What is being asked
What lines in the records include the string "Jidan"? Return each one.
-------
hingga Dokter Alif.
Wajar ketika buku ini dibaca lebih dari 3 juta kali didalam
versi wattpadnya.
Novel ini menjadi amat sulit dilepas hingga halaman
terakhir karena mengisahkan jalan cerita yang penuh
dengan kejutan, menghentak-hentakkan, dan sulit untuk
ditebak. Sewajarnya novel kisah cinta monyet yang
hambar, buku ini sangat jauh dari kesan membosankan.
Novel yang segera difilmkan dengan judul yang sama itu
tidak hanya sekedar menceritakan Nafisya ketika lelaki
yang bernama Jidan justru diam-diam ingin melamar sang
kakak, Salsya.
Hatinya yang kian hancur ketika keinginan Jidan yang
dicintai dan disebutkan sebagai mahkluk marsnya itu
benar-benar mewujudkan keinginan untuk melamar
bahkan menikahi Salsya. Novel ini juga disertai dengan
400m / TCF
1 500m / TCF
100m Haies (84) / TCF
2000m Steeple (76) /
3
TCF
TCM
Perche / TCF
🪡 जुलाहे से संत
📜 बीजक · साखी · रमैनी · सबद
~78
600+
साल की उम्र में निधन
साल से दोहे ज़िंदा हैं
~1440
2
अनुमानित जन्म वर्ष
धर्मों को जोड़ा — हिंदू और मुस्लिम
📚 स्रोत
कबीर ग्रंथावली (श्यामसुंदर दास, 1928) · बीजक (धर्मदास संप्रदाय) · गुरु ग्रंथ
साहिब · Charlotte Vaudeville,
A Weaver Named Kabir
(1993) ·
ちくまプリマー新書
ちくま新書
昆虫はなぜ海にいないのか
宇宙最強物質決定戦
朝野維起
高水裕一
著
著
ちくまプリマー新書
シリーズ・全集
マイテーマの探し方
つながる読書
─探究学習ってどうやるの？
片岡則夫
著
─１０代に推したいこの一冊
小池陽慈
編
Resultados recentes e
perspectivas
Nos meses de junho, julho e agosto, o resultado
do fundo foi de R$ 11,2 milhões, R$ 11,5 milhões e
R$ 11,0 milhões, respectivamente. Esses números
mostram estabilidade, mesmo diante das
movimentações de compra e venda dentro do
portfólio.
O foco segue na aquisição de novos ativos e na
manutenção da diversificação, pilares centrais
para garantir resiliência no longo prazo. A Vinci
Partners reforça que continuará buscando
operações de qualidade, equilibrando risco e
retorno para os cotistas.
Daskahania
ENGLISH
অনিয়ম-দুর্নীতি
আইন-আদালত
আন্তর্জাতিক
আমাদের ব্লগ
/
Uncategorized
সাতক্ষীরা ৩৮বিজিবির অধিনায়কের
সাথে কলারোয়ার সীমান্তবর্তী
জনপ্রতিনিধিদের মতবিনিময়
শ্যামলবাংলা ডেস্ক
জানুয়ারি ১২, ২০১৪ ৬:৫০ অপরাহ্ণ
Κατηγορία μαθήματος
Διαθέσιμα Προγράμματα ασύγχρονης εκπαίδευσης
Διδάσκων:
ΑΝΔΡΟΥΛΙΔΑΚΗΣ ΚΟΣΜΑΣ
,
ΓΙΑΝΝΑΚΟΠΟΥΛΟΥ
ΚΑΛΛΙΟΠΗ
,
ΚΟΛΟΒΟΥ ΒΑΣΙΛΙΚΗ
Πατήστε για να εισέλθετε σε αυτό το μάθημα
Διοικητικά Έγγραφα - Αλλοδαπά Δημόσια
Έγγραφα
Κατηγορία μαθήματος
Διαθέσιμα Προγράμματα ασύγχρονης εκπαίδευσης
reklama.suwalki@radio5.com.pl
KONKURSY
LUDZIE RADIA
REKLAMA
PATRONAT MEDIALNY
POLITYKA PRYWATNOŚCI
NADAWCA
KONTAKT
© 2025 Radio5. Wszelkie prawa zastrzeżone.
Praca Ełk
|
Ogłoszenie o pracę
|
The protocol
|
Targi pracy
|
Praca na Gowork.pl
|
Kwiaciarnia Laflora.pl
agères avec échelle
-------
Your solution
yang bernama Jidan justru diam-diam ingin melamar sang
Hatinya yang kian hancur ketika keinginan Jidan yang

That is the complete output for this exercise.